start Document text
Saturday, September 10, 2011

Nine Eleven

By the time I post this, it will probably be midnight. It will be ten years since Tuesday, September 11, 2001.

It's hard to believe it's been that long.

I've said more times than I'd care to count lately that I "wish I'd just stop hearing about 9/11." I thought about that last night as I was watching YouTube videos of the events of that day and as I researched the links I'm going to use in this blog post and I can't believe I said that. Why did I say that? It's not like I want to pretend it didn't happen. As if the media would let me. As if I could let myself.

Where was I?
end Document text
start Stored rows
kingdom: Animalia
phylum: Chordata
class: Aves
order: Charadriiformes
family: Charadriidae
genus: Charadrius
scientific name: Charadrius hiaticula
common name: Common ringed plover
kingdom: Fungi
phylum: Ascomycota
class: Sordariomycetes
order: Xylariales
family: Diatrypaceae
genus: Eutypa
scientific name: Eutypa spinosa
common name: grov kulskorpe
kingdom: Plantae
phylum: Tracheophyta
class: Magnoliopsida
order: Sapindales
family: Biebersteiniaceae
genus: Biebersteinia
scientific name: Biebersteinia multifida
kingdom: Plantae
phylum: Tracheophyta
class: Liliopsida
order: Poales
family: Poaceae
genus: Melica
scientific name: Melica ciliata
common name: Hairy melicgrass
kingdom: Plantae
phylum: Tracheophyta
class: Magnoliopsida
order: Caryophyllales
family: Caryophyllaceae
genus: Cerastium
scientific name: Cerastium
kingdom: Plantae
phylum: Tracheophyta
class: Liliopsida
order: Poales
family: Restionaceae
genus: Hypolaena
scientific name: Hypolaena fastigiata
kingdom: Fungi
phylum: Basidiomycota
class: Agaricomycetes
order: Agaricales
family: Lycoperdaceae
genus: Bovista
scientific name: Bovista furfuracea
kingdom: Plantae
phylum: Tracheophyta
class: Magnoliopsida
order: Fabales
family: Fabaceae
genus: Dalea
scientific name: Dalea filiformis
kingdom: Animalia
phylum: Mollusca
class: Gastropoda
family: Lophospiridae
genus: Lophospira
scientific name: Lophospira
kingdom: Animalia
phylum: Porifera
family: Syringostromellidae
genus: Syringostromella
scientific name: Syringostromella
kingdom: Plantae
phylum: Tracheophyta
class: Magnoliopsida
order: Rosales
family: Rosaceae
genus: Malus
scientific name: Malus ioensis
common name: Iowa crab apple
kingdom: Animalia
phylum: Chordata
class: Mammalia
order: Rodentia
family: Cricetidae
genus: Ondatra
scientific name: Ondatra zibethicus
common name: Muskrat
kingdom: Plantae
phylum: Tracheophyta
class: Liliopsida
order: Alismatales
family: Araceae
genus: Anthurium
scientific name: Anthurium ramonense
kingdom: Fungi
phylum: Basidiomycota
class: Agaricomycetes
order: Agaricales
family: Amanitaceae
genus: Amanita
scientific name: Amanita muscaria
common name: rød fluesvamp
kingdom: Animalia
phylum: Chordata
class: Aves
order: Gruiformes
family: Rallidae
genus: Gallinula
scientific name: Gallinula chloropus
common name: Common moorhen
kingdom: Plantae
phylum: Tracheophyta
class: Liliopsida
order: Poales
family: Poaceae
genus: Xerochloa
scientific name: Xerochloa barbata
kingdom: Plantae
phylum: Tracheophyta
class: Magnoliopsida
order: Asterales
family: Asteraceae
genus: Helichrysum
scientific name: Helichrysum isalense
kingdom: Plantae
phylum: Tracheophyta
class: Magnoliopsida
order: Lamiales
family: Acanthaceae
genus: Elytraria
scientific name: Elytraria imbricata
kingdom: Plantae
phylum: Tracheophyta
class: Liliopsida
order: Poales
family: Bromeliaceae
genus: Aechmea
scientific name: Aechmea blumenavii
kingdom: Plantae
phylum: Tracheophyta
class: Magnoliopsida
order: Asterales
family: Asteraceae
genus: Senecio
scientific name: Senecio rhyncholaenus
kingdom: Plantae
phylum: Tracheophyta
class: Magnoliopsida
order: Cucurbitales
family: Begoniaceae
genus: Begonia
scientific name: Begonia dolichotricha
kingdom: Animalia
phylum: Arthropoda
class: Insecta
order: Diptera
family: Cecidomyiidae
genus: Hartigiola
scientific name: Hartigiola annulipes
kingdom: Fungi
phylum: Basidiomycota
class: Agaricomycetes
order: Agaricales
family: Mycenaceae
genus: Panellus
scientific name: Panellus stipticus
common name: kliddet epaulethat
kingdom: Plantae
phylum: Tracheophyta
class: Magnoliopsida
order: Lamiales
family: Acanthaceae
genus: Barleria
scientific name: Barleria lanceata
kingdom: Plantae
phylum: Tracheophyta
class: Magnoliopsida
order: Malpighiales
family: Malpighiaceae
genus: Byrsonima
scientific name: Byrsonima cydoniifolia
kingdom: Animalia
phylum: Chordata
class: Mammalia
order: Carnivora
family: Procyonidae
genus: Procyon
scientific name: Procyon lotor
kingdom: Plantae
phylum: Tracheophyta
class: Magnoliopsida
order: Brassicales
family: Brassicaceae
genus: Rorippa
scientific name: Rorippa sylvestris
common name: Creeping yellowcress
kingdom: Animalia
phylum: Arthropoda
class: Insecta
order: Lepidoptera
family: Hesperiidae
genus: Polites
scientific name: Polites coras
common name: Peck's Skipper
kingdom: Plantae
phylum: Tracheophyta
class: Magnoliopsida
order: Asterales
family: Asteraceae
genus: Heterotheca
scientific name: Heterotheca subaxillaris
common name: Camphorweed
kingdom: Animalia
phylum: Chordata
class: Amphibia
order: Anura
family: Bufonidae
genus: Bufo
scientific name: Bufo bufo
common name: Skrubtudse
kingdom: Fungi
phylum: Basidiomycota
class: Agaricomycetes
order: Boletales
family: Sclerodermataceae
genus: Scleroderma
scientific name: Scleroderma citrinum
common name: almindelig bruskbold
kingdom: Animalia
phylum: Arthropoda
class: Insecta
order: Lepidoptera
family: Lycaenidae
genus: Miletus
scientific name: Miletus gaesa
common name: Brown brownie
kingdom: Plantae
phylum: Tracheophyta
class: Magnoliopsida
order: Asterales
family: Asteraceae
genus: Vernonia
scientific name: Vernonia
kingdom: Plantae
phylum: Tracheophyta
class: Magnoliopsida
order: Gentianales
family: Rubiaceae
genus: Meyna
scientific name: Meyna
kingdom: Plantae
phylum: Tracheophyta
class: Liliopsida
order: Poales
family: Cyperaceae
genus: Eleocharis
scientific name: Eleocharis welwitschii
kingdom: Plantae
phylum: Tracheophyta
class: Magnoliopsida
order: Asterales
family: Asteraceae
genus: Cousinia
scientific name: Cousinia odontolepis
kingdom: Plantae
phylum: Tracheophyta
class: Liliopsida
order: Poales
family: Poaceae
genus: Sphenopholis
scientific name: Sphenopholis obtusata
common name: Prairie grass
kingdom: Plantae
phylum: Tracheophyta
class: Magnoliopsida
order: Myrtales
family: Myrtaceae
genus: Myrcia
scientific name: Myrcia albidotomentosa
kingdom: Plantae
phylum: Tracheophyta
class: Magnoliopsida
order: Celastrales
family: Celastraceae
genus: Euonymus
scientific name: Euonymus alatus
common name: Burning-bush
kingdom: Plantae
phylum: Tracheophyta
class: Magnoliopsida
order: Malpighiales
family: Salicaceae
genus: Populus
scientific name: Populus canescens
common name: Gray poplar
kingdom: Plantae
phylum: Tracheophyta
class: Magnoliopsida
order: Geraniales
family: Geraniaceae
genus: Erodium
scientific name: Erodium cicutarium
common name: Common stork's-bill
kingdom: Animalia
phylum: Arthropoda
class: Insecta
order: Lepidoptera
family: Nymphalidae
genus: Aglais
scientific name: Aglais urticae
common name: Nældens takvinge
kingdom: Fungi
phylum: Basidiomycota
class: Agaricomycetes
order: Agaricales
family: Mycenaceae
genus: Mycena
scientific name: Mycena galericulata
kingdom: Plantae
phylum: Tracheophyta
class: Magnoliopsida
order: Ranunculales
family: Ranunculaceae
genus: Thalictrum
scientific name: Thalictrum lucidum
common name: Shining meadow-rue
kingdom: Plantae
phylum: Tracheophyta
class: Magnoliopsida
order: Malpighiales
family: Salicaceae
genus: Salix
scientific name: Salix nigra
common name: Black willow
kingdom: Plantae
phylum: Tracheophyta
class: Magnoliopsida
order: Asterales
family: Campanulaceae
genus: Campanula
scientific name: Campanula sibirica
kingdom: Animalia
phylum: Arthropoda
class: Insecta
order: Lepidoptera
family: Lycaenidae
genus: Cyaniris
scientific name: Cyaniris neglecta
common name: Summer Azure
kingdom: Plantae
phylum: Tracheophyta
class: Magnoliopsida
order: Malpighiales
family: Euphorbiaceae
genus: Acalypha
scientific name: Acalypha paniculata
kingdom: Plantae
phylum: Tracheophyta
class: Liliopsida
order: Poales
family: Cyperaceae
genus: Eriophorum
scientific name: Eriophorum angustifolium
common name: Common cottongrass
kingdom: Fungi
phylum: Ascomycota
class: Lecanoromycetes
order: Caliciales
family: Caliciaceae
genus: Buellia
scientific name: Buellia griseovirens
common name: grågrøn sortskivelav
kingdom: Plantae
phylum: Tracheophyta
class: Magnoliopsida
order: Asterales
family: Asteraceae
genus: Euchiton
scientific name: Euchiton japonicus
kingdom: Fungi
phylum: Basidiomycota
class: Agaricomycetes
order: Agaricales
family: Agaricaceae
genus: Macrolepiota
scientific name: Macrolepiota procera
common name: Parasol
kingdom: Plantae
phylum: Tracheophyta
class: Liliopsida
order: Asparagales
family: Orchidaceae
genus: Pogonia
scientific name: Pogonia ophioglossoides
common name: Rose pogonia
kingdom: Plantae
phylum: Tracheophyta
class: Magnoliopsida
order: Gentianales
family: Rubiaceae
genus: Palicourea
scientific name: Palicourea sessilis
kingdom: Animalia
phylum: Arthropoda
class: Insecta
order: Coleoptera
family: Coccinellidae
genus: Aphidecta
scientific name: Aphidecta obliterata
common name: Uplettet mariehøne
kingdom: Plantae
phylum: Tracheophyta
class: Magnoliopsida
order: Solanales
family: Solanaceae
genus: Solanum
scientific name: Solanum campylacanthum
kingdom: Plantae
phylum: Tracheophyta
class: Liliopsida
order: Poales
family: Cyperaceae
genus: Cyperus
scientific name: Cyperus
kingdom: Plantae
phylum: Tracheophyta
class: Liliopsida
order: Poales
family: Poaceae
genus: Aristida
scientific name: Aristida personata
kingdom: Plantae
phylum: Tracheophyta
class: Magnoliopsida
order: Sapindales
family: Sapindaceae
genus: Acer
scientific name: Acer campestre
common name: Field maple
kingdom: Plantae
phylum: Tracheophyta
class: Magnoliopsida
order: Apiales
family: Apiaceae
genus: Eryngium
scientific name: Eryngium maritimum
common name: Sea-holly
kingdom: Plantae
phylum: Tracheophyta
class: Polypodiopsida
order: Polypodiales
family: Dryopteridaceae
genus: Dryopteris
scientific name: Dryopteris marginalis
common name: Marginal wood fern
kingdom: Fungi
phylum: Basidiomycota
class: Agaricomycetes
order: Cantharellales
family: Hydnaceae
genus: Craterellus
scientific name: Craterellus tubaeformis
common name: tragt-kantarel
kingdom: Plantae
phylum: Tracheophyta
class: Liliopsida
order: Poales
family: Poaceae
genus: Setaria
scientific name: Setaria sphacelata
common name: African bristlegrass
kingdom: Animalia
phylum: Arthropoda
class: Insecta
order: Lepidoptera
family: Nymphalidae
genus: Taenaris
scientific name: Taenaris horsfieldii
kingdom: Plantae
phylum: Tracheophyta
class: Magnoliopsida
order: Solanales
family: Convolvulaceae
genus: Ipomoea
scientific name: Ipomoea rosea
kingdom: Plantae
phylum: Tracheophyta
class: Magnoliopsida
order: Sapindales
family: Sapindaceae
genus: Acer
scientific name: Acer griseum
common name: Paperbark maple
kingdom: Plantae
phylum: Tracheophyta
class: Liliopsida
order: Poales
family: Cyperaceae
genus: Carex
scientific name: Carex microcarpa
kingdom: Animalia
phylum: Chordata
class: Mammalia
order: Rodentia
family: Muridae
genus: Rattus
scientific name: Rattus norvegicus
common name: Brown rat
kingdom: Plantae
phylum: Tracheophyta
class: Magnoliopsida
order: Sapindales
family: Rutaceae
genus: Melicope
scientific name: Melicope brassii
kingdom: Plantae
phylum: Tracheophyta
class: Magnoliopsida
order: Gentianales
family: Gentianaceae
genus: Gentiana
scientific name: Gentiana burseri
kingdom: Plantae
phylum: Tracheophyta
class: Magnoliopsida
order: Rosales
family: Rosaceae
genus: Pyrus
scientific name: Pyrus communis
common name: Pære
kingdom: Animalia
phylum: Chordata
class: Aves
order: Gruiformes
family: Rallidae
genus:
end Stored rows
## Requirements
**1)** Write out the stretch of the 9/11 anniversary post from "It's hard to" through "could let myself.".
**2)** Continue the 9/11 anniversary post from its final line.

## Answers provided
**1)**
It's hard to believe it's been that long.

I've said more times than I'd care to count lately that I "wish I'd just stop hearing about 9/11." I thought about that last night as I was watching YouTube videos of the events of that day and as I researched the links I'm going to use in this blog post and I can't believe I said that. Why did I say that? It's not like I want to pretend it didn't happen. As if the media would let me. As if I could let myself.

**2)**
Charlottesville, Virginia. I was working as an office manager at Yellow Cab and living in the trailer park across from the office. Normally I didn't turn the television on before work, because I'd never make it to the office on time if I did. But, for some reason, this day, I did. I turned it on a few minutes after the first plane hit the North Tower of the World Trade Center. I thought it was an horrific accident. Then the South Tower got hit. Then word filtered in about the Pentagon. Then the South Tower fell, followed half an hour later by the North Tower.  And then Flight 93 crashed in Shanksville, PA. The fact that we were under attack didn't dawn on any of us until the media started talking about terrorists. There had never been an attack on US soil committed by non-Americans in my lifetime - the last was Pearl Harbor in 1941.

I did manage to get to work that day, but I, like everyone else in the country, was pretty much useless. All I could do was sit down and cry. More and more information trickled down, the estimated numbers of the dead were sickening. We all wanted to talk, to say something, but none of us had any words. Sometimes even now, thinking about it can still put me into a stunned silence.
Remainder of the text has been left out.